Il entend les sabots des chevaux, des voix, et comprend qu’il s’agit de Napoléon et de deux aides de camp. L’Empereur s’arrête à sa hauteur, le regarde et constate : « Voilà une belle mort ! » Le prince André l’entend mais ne s’en soucie pas :
« Il voyait au-dessus de lui le ciel lointain, haut, infini. Il savait que c’était son héros, Napoléon, mais à ce moment, Napoléon lui semblait un homme si petit, si minime en comparaison de ce qui se passait maintenant entre son âme et ce haut ciel infini où couraient des nuages !… Maintenant il se souciait peu qu’on s’arrêtât près de lui, qu’on dît de lui n’importe quoi, néanmoins il était content que des hommes se fussent arrêtés près de lui, et il désirait que ces hommes l’aidassent et le ramenassent à la vie qui lui semblait si belle, maintenant qu’il la comprenait autrement. »
C’est face à la mort que le prince André a, pour la première fois, la sensation d’exister, et je me demande si ce n’est pas parce que mon grand-père paternel fut lui aussi laissé pour mort sur un champ de bataille, un siècle plus tard, à Verdun, que cet épisode de Guerre et Paix m’accompagne depuis l’adolescence, lorsque je lus pour la première fois ce roman. Mon grand-père avait été déposé, disait-on, « sur le tas des morts ». Petite, cette image me hantait. J’imaginais mon grand-père, non pas comme il devait être alors, un gamin de dix-huit ans, mais un vieil homme au ventre proéminent, sur une charrette, au-dessus d’un nombre incalculable de cadavres.
À Verdun, lorsqu’il apprit la nouvelle de sa mort, son ami Eugène, qui combattait à ses côtés, n’y crut pas.

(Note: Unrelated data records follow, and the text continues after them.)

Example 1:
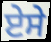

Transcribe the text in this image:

ਏਸੇ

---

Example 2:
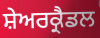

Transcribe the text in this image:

ਸ਼ੇਅਰਕ੍ਰੈਡਲ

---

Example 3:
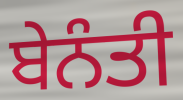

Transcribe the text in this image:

ਬੇਨੰਤੀ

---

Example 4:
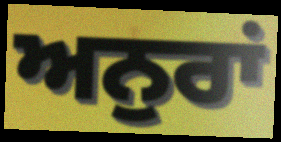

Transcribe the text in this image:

ਅਨੁਰਾਂ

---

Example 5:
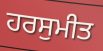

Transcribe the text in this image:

ਹਰਸੁਮੀਤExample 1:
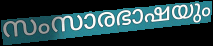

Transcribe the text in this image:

സംസാരഭാഷയും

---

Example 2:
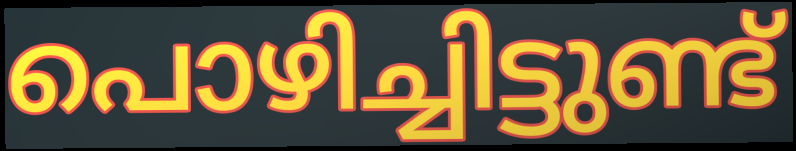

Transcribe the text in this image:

പൊഴിച്ചിട്ടുണ്ട്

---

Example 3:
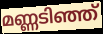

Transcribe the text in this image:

മണ്ണടിഞ്ഞ്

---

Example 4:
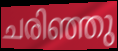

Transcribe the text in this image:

ചരിഞ്ഞു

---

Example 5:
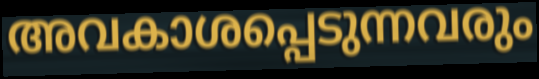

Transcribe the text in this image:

അവകാശപ്പെടുന്നവരും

La mort d’un être aimé nous paraît souvent impossible, inimaginable. Alors, Eugène alla le chercher sur « le tas des morts » et constata que Joseph, mon grand-père, respirait encore. Il le sauva. Lui-même, quelque temps plus tard, perdit la vue, on disait qu’il était un « mutilé des yeux », et il portait en lui un monde dont il ne parlait jamais, comme tant d’hommes et de femmes revenus de l’enfer.
Mon grand-père lui doit la vie.
Je dois la vie à cet homme-là.
Toutes les guerres et toutes les vies ne sont faites que de cela : d’un amour plus fort que la peur, d’un besoin de secourir l’autre, de défendre un pays, une famille, un amour, de se battre pour une cause ou pour quelqu’un, d’engager ses forces au-delà de soi-même.

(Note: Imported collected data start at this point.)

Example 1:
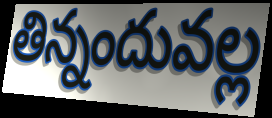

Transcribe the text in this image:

తిన్నందువల్ల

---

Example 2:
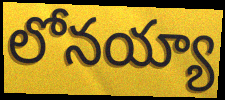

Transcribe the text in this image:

లోనయ్యా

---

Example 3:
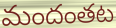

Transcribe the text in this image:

మందంతట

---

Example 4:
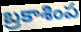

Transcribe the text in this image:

బ్రకాశింప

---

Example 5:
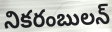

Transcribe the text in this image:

నికరంబులన్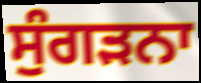
ਸੁੰਗੜਨਾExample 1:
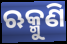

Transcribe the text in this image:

ଋକ୍ମୁଣି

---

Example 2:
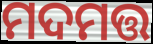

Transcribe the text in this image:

J’aime m’allonger sous un arbre et regarder le ciel, longtemps, m’y perdre, et dans cette observation tranquille, me sentir aérienne, presque dissoute, évanouie dans l’infini. La sensation d’exister est là, dans ce détachement spirituel et corporel, cette vision hypnotique du ciel à travers les branches, avec la sensation sur la peau, d’un petit vent, d’une fraîcheur ou d’un soleil qui joue avec les feuilles, d’une bruine, tous ces éléments qui nous échappent, changent et nous surprennent. Ces temps-là, ceux de la simple contemplation, de la rêverie, nous rendent-ils meilleurs ? Moins orgueilleux ? Plus libres intérieurement ? Ce face-à-face, cette confrontation avec l’immensité et la beauté de l’immensité, peuvent-ils quelque chose face à la folie, au mal, ou à la barbarie ?
Que peut-on face au carnage ? Que peuvent les courageux, ceux qui sont prêts à donner leur vie pour en sauver d’autres ? Je crois qu’ils peuvent beaucoup. Je crois que par leur engagement ils peuvent l’essentiel : donner au mot « humanité », tout son sens.